See also: Whatever Tomorrow Brings: Important Things to Know Before (and After) You Adopt a Dog

4. Training your new dog is not a DIY project

Humans have lived with dogs for a very long time. A hundred years ago, people didn’t hire a dog trainer when they brought a puppy home. Heck, your parents probably never took your family dog to see a dog trainer!

 So it’s understandable that many new owners feel like it can’t be that hard and they should be able to wing it.

The thing is, life was very different a hundred years ago. Life was pretty different for our parents, too. 

As a society, we expect a lot more of our dogs than we used to.

(We also know a lot more about dogs, and learning, than we did a hundred years ago)

These days, dogs who were created to herd sheep all day are expected to live in an apartment and not chase the cat. We go to work for 9 hours a day and the dogs who were bred to never leave our side are told to wait quietly in their crate. 

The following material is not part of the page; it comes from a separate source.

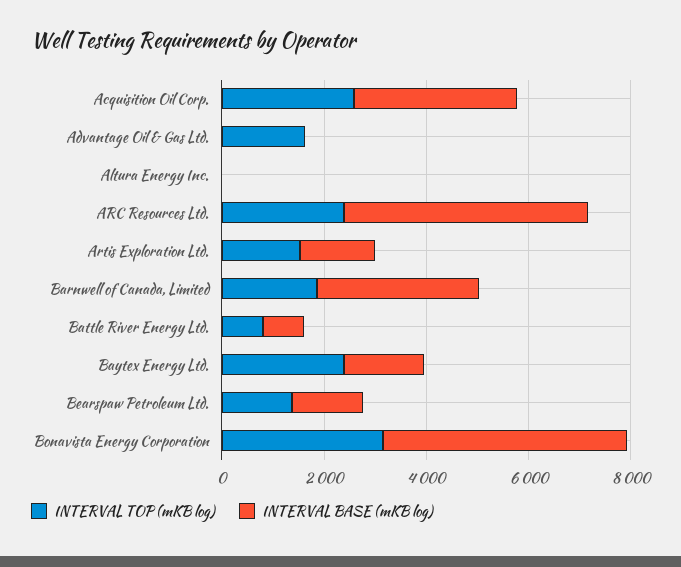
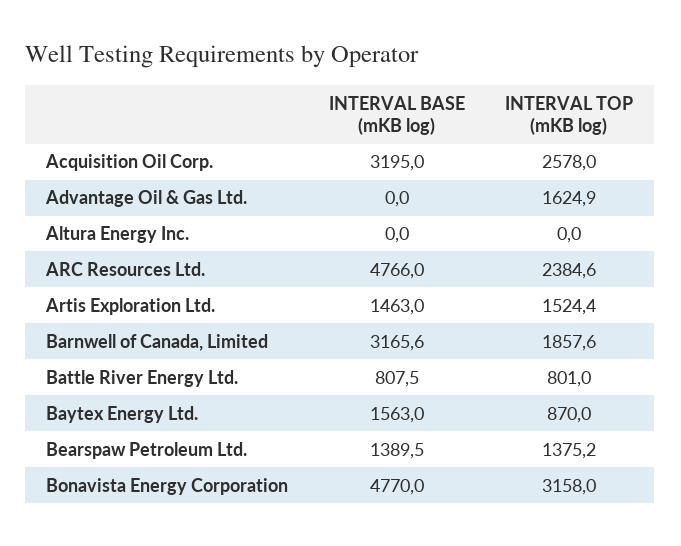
INTERVAL TOP (mKB log), Baytex Energy Ltd.: 2500 -> 870

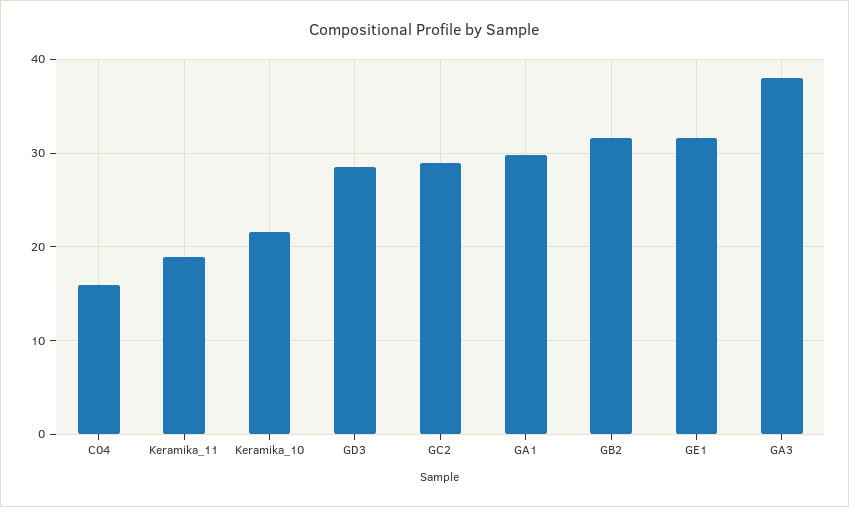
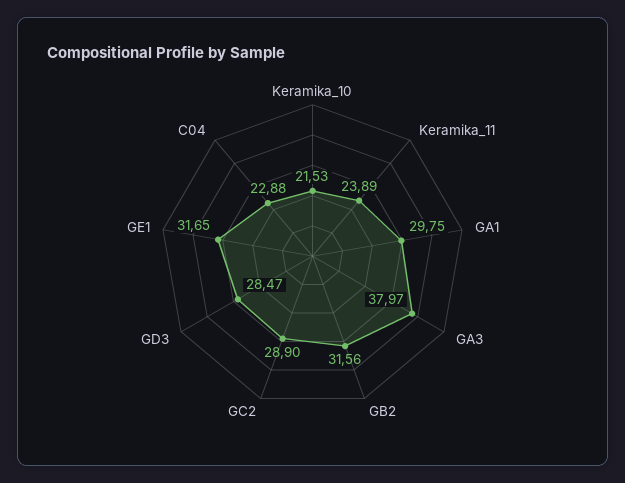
C04: 16 -> 22.88
Keramika_11: 19 -> 23.89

We take dogs who may have lived their whole lives as a stray, and expect them to stay contained in a backyard until we have time to entertain them. And dogs who were created to entertain humans in bloodsports are expected to live peacefully with the other animals in the home. 

We ask a lot of our dogs, often without fully understanding who they are and exactly how much we’re asking. So we push too far, make mistakes, we communicate poorly. 

That’s where trainers come in. 

We’ve spent years learning how dogs (your dogs) learn, how they cope, and how to help them adjust – so you don’t have to figure it out the hard way.

5. “Aggressive” behavior is often normal

When we bring a new dog home, they have a lot going on. 

They’re kind of in a daze. They don’t know who you are. They don’t know if your other pets are safe. Everything smells weird. 

And everyone keeps staring at them. 

They may not want to be touched, picked up, hugged, or introduced to the entire extended family.

They may not want to be forced into their crate, or lifted out of the car, or cornered as you reach your hand out for them to sniff. They might not trust you playing with their food to “test” whether they’ll let you. 

There are lots of ways in which humans communicate friendship and safety with each other, that are very alarming to a dog. Especially one who doesn’t know us at all. We seek out closeness, eye contact, and displays of trust.

We have the urge to poke and prod at this new relationship because we’re anxious; we’ve just made this big commitment, and we’re looking for reassurance that it wasn’t a horrible mistake. 

But our new dog is not in a position to give us that reassurance. In fact, they’re likely hoping to get some reassurance from us that they’re safe and they can relax. 

A scared, confused new dog is stressed to within an inch of their limit – and our pushy human communication may be something they simply don’t have the bandwidth for right now. 

Growling, snarling, staring, or even snapping are often attempts to avoid conflict, not start one. The dog is saying, as clearly as they can, “This is too much, please stop.” 

But for a brand-new owner, that can be terrifying and feel like proof they’ve made a terrible mistake.

Having a trainer who can explain exactly what’s happening (and what to do about it) can make a huge difference in whether that new owner chooses to keep their dog. 


Adopting a rescue dog, or bringing home a puppy, can be a tumultuous experience. One of the biggest influences on whether it works out is how prepared people feel for that reality. 

Connecting with a dog is as close we get to real-life magic: we’re the only two species in history to have built such a close relationship. 

But building that relationship takes work. Sometimes frustrating, sometimes tiring, often confusing work. It asks a lot of us, and a lot of our dogs. 

The best thing we can do for ourselves, and the friendship we’re hoping to build, is to take off the rose-tinted glasses. Honestly, we don’t need them anyway – the view from the top is pretty stellar all on its own.